I talk a lot about climate change. I think a lot about climate change. I ponder solutions. Sometimes I blog about those solutions.
And it's all well and good to say, as I've done a couple of times here, that eating no more than 10% of your daily calories from animal sources would be an excellent idea in that context. It's of note that if you want to make a relatively big impact on emissions in a relatively short period of time, eating less meat is a great way to go.
Eating less meat really would make a significant impact on America’s total carbon emissions, and although selling the idea of eating (way) less meat is a heavy lift, I am beetling away at it in my own small way.
But the devil, as they say, is in the details.
More below the saffron swish.
On my now defunct personal blog, my original suggestion was to reduce meat/dairy consumption to 10% of your daily caloric intake, and make sure those animal foods were from free-range, organic, local, sustainable sources. My utterly ungrammatical tag line was:
...for your Waistline – your Wallet – and the World!
Yesterday, I
posted a diary about eating 90% vegan, featuring a picture of spinach and mushrooms topped with two fried eggs. And I copped to the fact that the eggs were NOT, in fact, local, organic, sustainable, etc. In fact, they were “factory” eggs from the Safeway downstairs. I bought them because my husband mows through egg whites like normal people mow through popcorn or chips, and it’s expensive to buy the “good” eggs and throw out the yolks. (Even I can only hork down so much aioli.)
Then a wonderful commenter gently reminded me that “factory” raised chickens live in appalling environments. “Factory” eggs are produced in horrific conditions.
Here’s the lede from the piece linked above:
Battery cages are small wire cages where about 95 percent of laying hens spend their entire lives; each hen is given about 67-76 square inches of space (a standard sheet of paper measures 94 square inches). To get a sense of a hen's life in a battery cage, imagine spending your entire life in a wire cage the size of your bathtub with four other people. You wouldn't be able to move, so your muscles and bones would deteriorate. Your feet would become lacerated. You would go insane. That's precisely what happens to laying hens.
Well, you can’t argue with the truth.
I knew that. And it’s not acceptable to cut myself slack about it if I have the resources and the financial wherewithal to get “real” eggs from a flock that’s raised humanely and sustainably.
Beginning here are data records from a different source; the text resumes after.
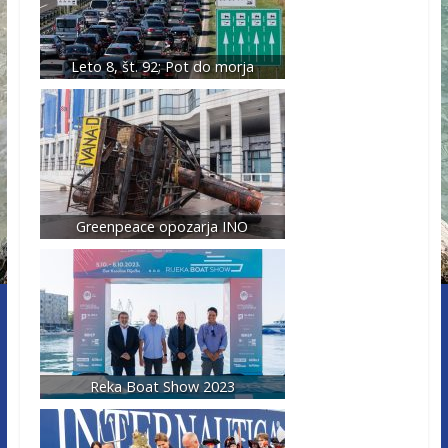
Leto 8, št. 92; Pot do morja
Greenpeace opozarja INO
Reka Boat Show 2023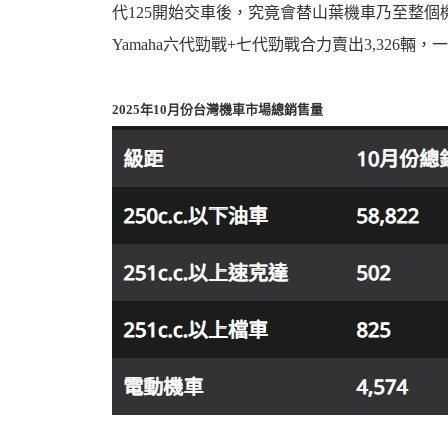
代125開始交車後，究竟會替山葉機車乃至整
Yamaha六代勁戰+七代勁戰合力賣出3,326
2025年10月份台灣機車市場總銷售量
婆
汽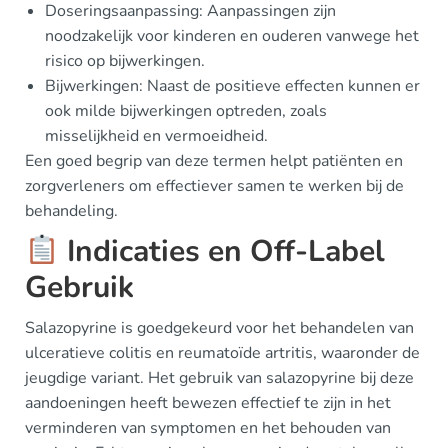
Doseringsaanpassing: Aanpassingen zijn
noodzakelijk voor kinderen en ouderen vanwege het
risico op bijwerkingen.
Bijwerkingen: Naast de positieve effecten kunnen er
ook milde bijwerkingen optreden, zoals
misselijkheid en vermoeidheid.
Een goed begrip van deze termen helpt patiënten en
zorgverleners om effectiever samen te werken bij de
behandeling.
Indicaties en Off-Label
Gebruik
Salazopyrine is goedgekeurd voor het behandelen van
ulceratieve colitis en reumatoïde artritis, waaronder de
jeugdige variant. Het gebruik van salazopyrine bij deze
aandoeningen heeft bewezen effectief te zijn in het
verminderen van symptomen en het behouden van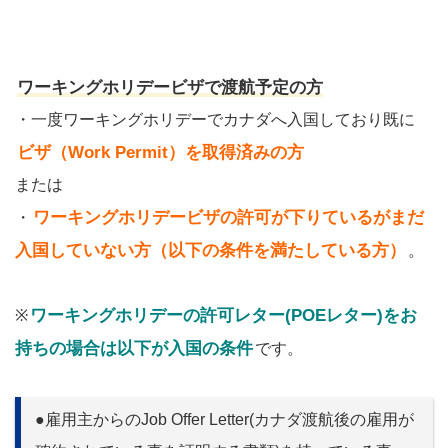
ワーキングホリデービザで渡航予定の方
・一度ワーキングホリデーでカナダへ入国しており既に
ビザ（Work Permit）を取得済みの方
または
ワーキングホリデービザの許可が下りているがまだ
・
入国していない方（以下の条件を満たしている方）
。
ワーキングホリデーの許可レター(POEレター)をお
※
持ちの場合は以下が入国の条件
です。
●雇用主からのJob Offer Letter(カナダ渡航後の雇用が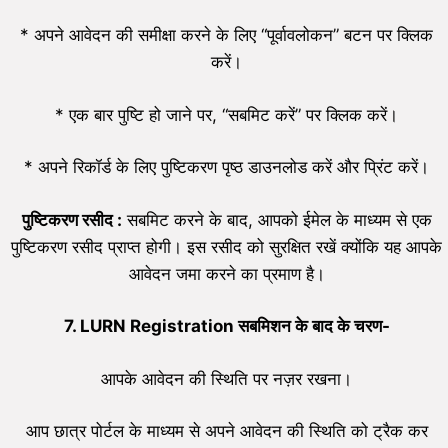
* अपने आवेदन की समीक्षा करने के लिए “पूर्वावलोकन” बटन पर क्लिक
करें।
* एक बार पुष्टि हो जाने पर, “सबमिट करें” पर क्लिक करें।
* अपने रिकॉर्ड के लिए पुष्टिकरण पृष्ठ डाउनलोड करें और प्रिंट करें।
पुष्टिकरण रसीद :
सबमिट करने के बाद, आपको ईमेल के माध्यम से एक
पुष्टिकरण रसीद प्राप्त होगी। इस रसीद को सुरक्षित रखें क्योंकि यह आपके
आवेदन जमा करने का प्रमाण है।
7.
LURN Registration
सबमिशन के बाद के चरण-
आपके आवेदन की स्थिति पर नज़र रखना।
आप छात्र पोर्टल के माध्यम से अपने आवेदन की स्थिति को ट्रैक कर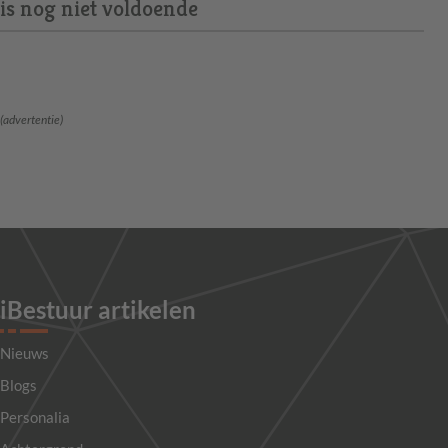
is nog niet voldoende
(advertentie)
iBestuur artikelen
Nieuws
Blogs
Personalia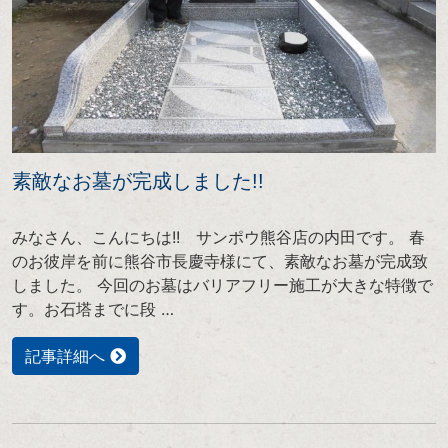
素敵なお墓が完成しました!!
みなさん、こんにちは!! サンポウ熊谷店の内田です。 春
のお彼岸を前に熊谷市長慶寺様にて、素敵なお墓が完成致
しました。 今回のお墓はバリアフリー施工が大きな特徴で
す。お石塔までに段 …
記事詳細へ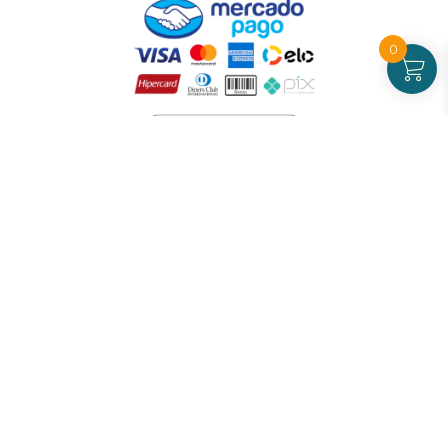
0
Atendimento
De Segunda a Sexta-feira - das 09 às 17h00
(exceto feriados)
(21) 99826-7053
CNPJ: 42.484.211.0001-97
Redes sociais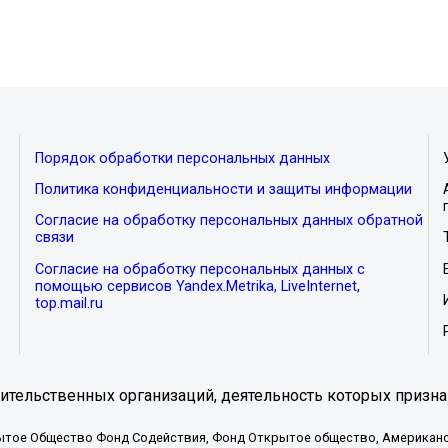
Порядок обработки персональных данных
Политика конфиденциальности и защиты информации
Согласие на обработку персональных данных обратной
связи
Согласие на обработку персональных данных с
помощью сервисов Yandex.Metrika, LiveInternet,
top.mail.ru
тельственных организаций, деятельность которых призна
ытое Общество Фонд Содействия, Фонд Открытое общество, Американо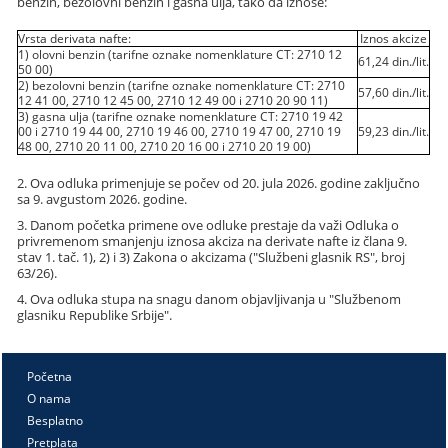
benzin, bezolovni benzin i gasna ulja, tako da iznose:
Vrsta derivata nafte:
Iznos akcize
1) olovni benzin (tarifne oznake nomenklature CT: 2710 12
61,24 din./lit.
50 00)
2) bezolovni benzin (tarifne oznake nomenklature CT: 2710
57,60 din./lit.
12 41 00, 2710 12 45 00, 2710 12 49 00 i 2710 20 90 11)
3) gasna ulja (tarifne oznake nomenklature CT: 2710 19 42
00 i 2710 19 44 00, 2710 19 46 00, 2710 19 47 00, 2710 19
59,23 din./lit.
48 00, 2710 20 11 00, 2710 20 16 00 i 2710 20 19 00)
2. Ova odluka primenjuje se počev od 20. jula 2026. godine zaključno
sa 9. avgustom 2026. godine.
3. Danom početka primene ove odluke prestaje da važi Odluka o
privremenom smanjenju iznosa akciza na derivate nafte iz člana 9.
stav 1. tač. 1), 2) i 3) Zakona o akcizama ("Službeni glasnik RS", broj
63/26).
4. Ova odluka stupa na snagu danom objavljivanja u "Službenom
glasniku Republike Srbije".
Početna
O nama
Besplatno
Pretplata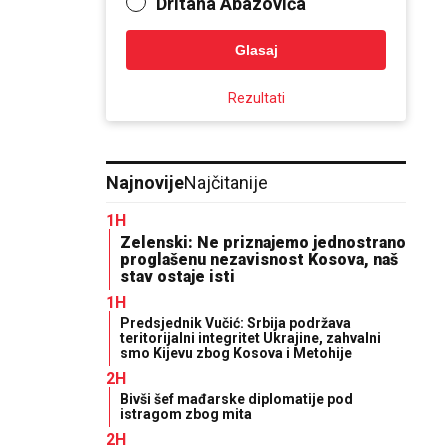
Dritana Abazovića
Glasaj
Rezultati
Najnovije
Najčitanije
1H
Zelenski: Ne priznajemo jednostrano
proglašenu nezavisnost Kosova, naš
stav ostaje isti
1H
Predsjednik Vučić: Srbija podržava
teritorijalni integritet Ukrajine, zahvalni
smo Kijevu zbog Kosova i Metohije
2H
Bivši šef mađarske diplomatije pod
istragom zbog mita
2H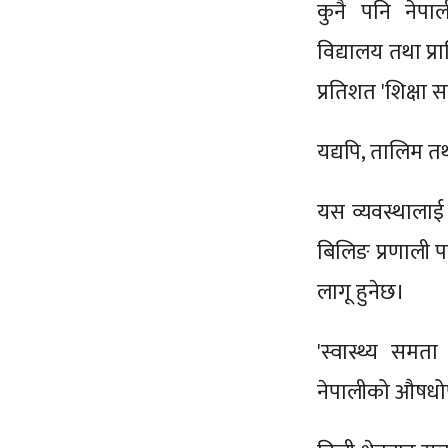
कुनै पनि नेपाली
विद्यालय तथा प्
प्रतिशत 'शिक्षा 
यद्यपि, तालिम त
यस व्यवस्थालाई क
बिलिङ प्रणाली प
लागू हुनेछ।
'स्वास्थ्य समत
नेपालीको औषधो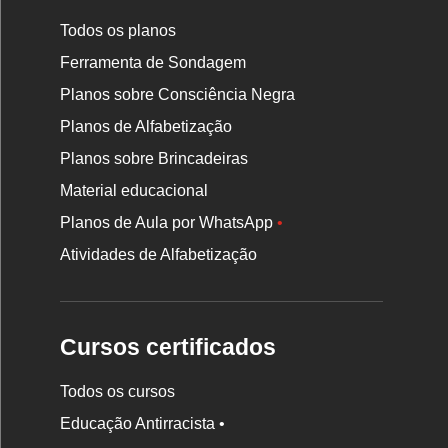
Todos os planos
Ferramenta de Sondagem
Planos sobre Consciência Negra
Planos de Alfabetização
Planos sobre Brincadeiras
Material educacional
Planos de Aula por WhatsApp
•
Atividades de Alfabetização
Cursos certificados
Todos os cursos
Educação Antirracista •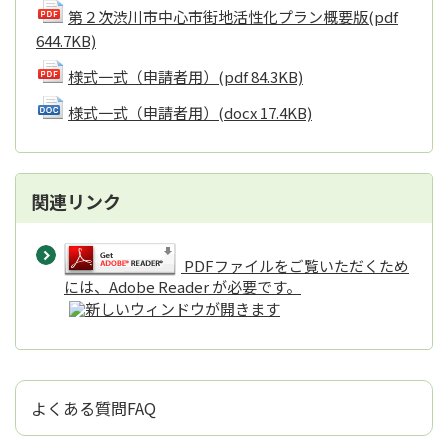
第２次渋川市中心市街地活性化プラン概要版
(pdf
644.7KB)
様式一式（申請者用）
(pdf 84.3KB)
様式一式（申請者用）
(docx 17.4KB)
関連リンク
PDFファイルをご覧いただくため
には、Adobe Reader が必要です。
よくある質問FAQ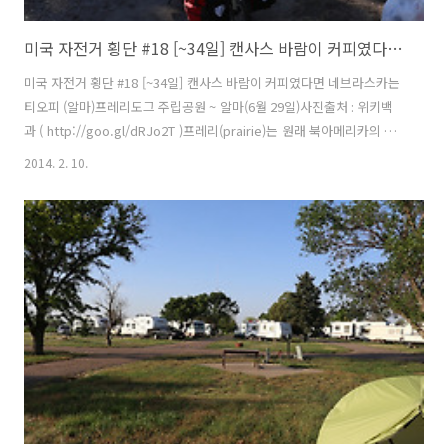
미국 자전거 횡단 #18 [~34일] 캔사스 바람이 커피였다면 네브라스카는 티오피 (알마)
미국 자전거 횡단 #18 [~34일] 캔사스 바람이 커피였다면 네브라스카는
티오피 (알마)프레리도그 주립공원 ~ 알마(6월 29일)사진출처 : 위키백
과 ( http://goo.gl/dRJo2T )프레리(prairie)는 원래 북아메리카의 초
원지래를 말하며 자세히는 북아메리카의 로키산맥 동부에서 미시시피강
2014. 2. 10.
유역 중부에 이르는 온대 내륙에 넓게 발달한 초원을 이야기한다. 동서길
이는 약1,000km, 남북길이는 약2,000km, 프레리는 프랑스어로 목장이
라는 뜻이다. 그리고 프레리도그(prairie dog)는쥐목 다람쥐과의 작은
포유류이며 넓은 초원지애에 사는데 크기는 0.9~1.2kg 사이의 작은 동
물이다.내용출처 : 네이버 두산동아백과 ( http://goo.gl/E6UZv6 )여행
을 시작하고 주립공원 캠..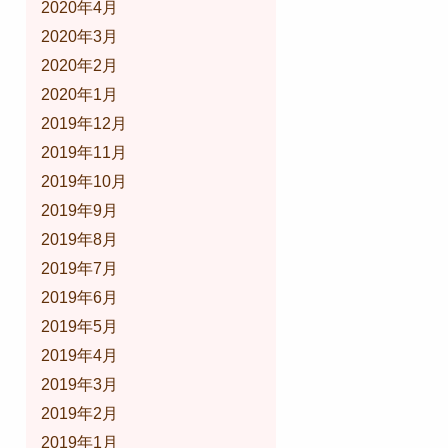
2020年4月
2020年3月
2020年2月
2020年1月
2019年12月
2019年11月
2019年10月
2019年9月
2019年8月
2019年7月
2019年6月
2019年5月
2019年4月
2019年3月
2019年2月
2019年1月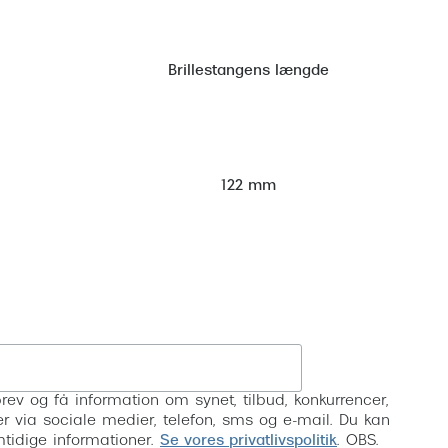
Brillestangens længde
122 mm
Tilmeld
rev og få information om synet, tilbud, konkurrencer,
inser via sociale medier, telefon, sms og e-mail. Du kan
mtidige informationer.
Se vores privatlivspolitik
. OBS.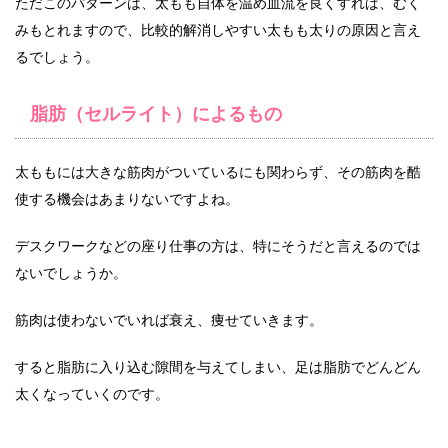
ただこのパターンは、太もも自体を温め血流を良くすれば、むく
みもとれますので、比較的解消しやすい太もも太りの原因と言え
るでしょう。
脂肪（セルライト）によるもの
太ももには大きな筋肉がついているにも関わらず、その筋肉を酷
使する機会はあまりないですよね。
デスクワークなどの座り仕事の方は、特にそうだと言えるのでは
ないでしょうか。
筋肉は使わないでいれば衰え、痩せていきます。
すると脂肪に入り込む隙間を与えてしまい、足は脂肪でどんどん
太くなっていくのです。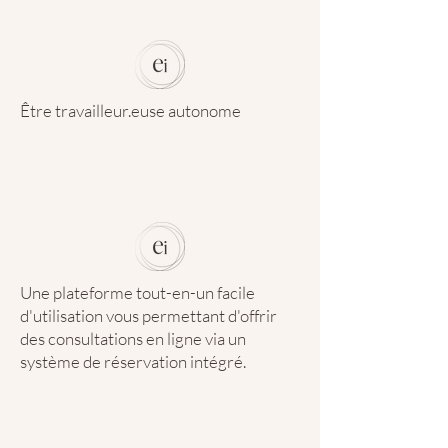
Être travailleur.euse autonome
Une plateforme tout-en-un facile
d'utilisation vous permettant d'offrir
des consultations en ligne via un
système de réservation intégré.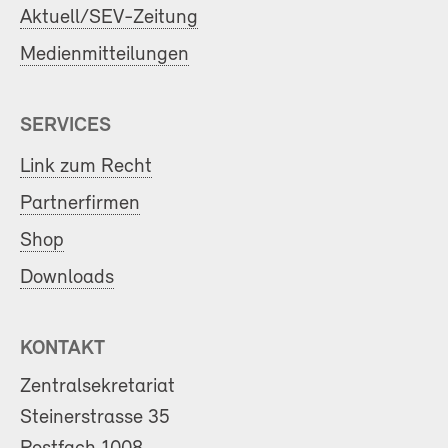
Aktuell/SEV-Zeitung
Medienmitteilungen
SERVICES
Link zum Recht
Partnerfirmen
Shop
Downloads
KONTAKT
Zentralsekretariat
Steinerstrasse 35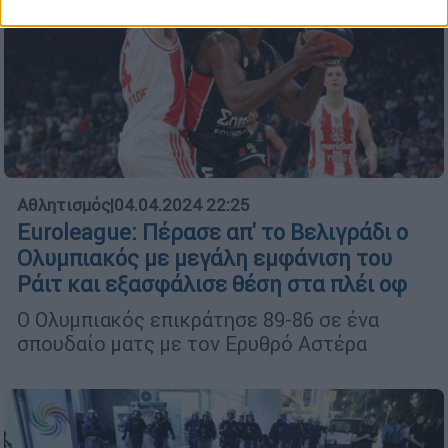
Αθλητισμός
|
04.04.2024 22:25
Euroleague: Πέρασε απ' το Βελιγράδι ο
Ολυμπιακός με μεγάλη εμφάνιση του
Ράιτ και εξασφάλισε θέση στα πλέι οφ
Ο Ολυμπιακός επικράτησε 89-86 σε ένα
σπουδαίο ματς με τον Ερυθρό Αστέρα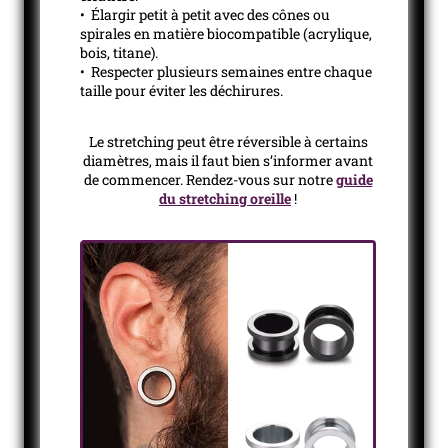
• Élargir petit à petit avec des cônes ou
spirales en matière biocompatible (acrylique,
bois, titane).
• Respecter plusieurs semaines entre chaque
taille pour éviter les déchirures.
Le stretching peut être réversible à certains
diamètres, mais il faut bien s’informer avant
de commencer. Rendez-vous sur notre
guide
du stretching oreille
!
So this weekend I will be paying a visit to Sea Breeze Farm's booth at the U District Farmer's Market. They are located on lovely Vashon Island, pictured above. And I cannot wait to try their eggs!
I live above a Safeway. In the same building, one floor above a huge, giant, massive, big-a$$ SAFEWAY. Which means it's oh so easy for me to simply pop on flip flops, throw a coat over my sweats, take the elevator downstairs, and shop for factory-farmed eggs that cost almost nothing.
But that's not what I want to do, so I am no longer going to do it. I already do a pretty good job (I hope) eating local, sustainable products of all kinds. But I can do so much more.
And I will continue to blog every now and again about my progress eating 90 percent vegan.
Because there's more to talk about. And additional details that really are devilish.
Briefly: in yesterday’s post I mentioned sunflower seeds and olives and cukes and lettuces.
- So where did they come from? Were they trucked overland (emissions galore)?
- Who harvested them (terrible working conditions for migrant farm workers)?
- Did any of the lettuce come from California (drought - aquifers being drained - etc.).
- How much more does a fresh, local, just-picked cucumber cost than one that’s raised on a factory farm – and who can afford that, if they can find it (food deserts – wage inequality – differential access to healthy food)?
Seriously. I can blather on endlessly about “waistline – wallet – world,” but food like a pint of local blackberries for $5.99 ain’t cheap. And no one wants to subsist on nothing but cabbage and canned beans.
In the spirit of not letting the perfect be the enemy of the good, and because I see most things through the lens of “holy cats! climate change!” I think any way Americans can reduce their meat consumption is good. How to do that humanely is also part of the conversation. And how to do it if you aren’t privileged enough to track down and afford the free-range/humane/sustainable stuff is another part of the issue!
I ought to have brought up all of that before.